‘Selective leaks’: Abhishek seeks full disclosure of all SIR evidence

Update: 2025-11-28 19:17 GMT

Kolkata: Trinamool Congress (TMC) national general secretary Abhishek Banerjee on Friday intensified his attack on the Election Commission of India (ECI), accusing it of planting “selective leaks” and demanding that the poll panel release the entire CCTV footage and all evidence linked to West Bengal’s ongoing SIR exercise.

Banerjee, in a series of strong remarks on X, alleged that the Commission was “hiding behind motivated leaks” while claiming to have countered the TMC’s allegations. He said that if the EC “truly believes in transparency”, it must make public all materials it claims to possess instead of sharing “curated information”.

“The Election Commission is deliberately planting selective leaks…These assertions are not just misleading, they are OUTRIGHT LIES,” he wrote, insisting that the poll body release “every piece of evidence” connected to the SIR process. “Anything less only exposes their bad faith,” he added.

Banerjee said the TMC had already submitted five basic questions to the Commission and that it could “take as many days as it wants” to respond, asserting that the party had “enough digital evidence” to show how the EC’s version was being “distorted through planted, fabricated leaks”.

Warning the poll body, he posted: “So THINK TWICE before you choose to pick a fight with West Bengal and @AITCofficial.”

Without naming Chief Election Commissioner Gyanesh Kumar, he added: “I understand your frustration, Mr SIR, but facts do not bend to convenience.

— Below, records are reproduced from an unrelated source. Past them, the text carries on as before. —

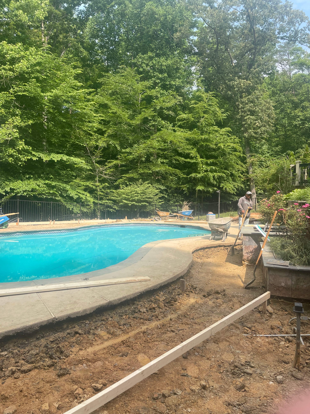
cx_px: 155
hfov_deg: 53.1
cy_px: 207
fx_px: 310
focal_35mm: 26
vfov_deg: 67.3
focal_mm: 4.2
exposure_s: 1/1416
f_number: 1.6
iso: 32
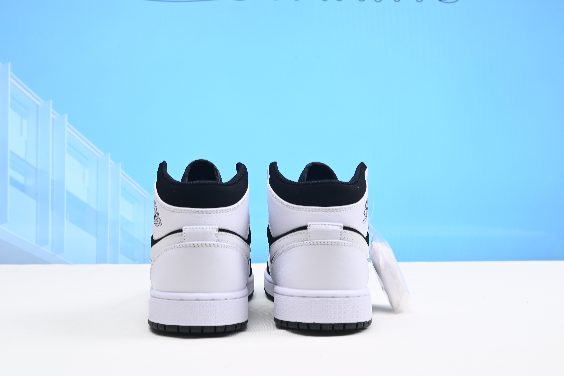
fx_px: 768
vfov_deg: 27.5
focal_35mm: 49
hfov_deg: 40.3
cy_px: 165
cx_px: 270
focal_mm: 40
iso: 100
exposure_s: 1/2
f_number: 16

If energy is available for planting stories, surely it can be redirected to answering the five simple questions. Your Time starts NOW!”

TMC leaders have been alleging widespread distress among Booth Level Officers and field staff during the SIR exercise, claiming that several deaths reported in recent weeks were linked to excessive workload, continuous verification drives and “inhuman deadlines”. The party has described the exercise as an “administrative punishment regime” imposed on the state.

Banerjee also questioned why West Bengal alone was subjected to what he called an intrusive verification drive, while other states bordering Bangladesh and Myanmar were spared any similar exercise. Earlier this month, he had asked how electoral rolls that were “good enough to elect the country’s Lok Sabha just last year” had suddenly become questionable. If the rolls were unreliable, he asked, “why not dissolve the Lok Sabha elected by these unreliable voters?”

With the SIR process triggering unrest among staff and fuelling a political storm, the confrontation between the TMC and the Election Commission has escalated sharply, marking a new flashpoint ahead of the 2026 Assembly elections.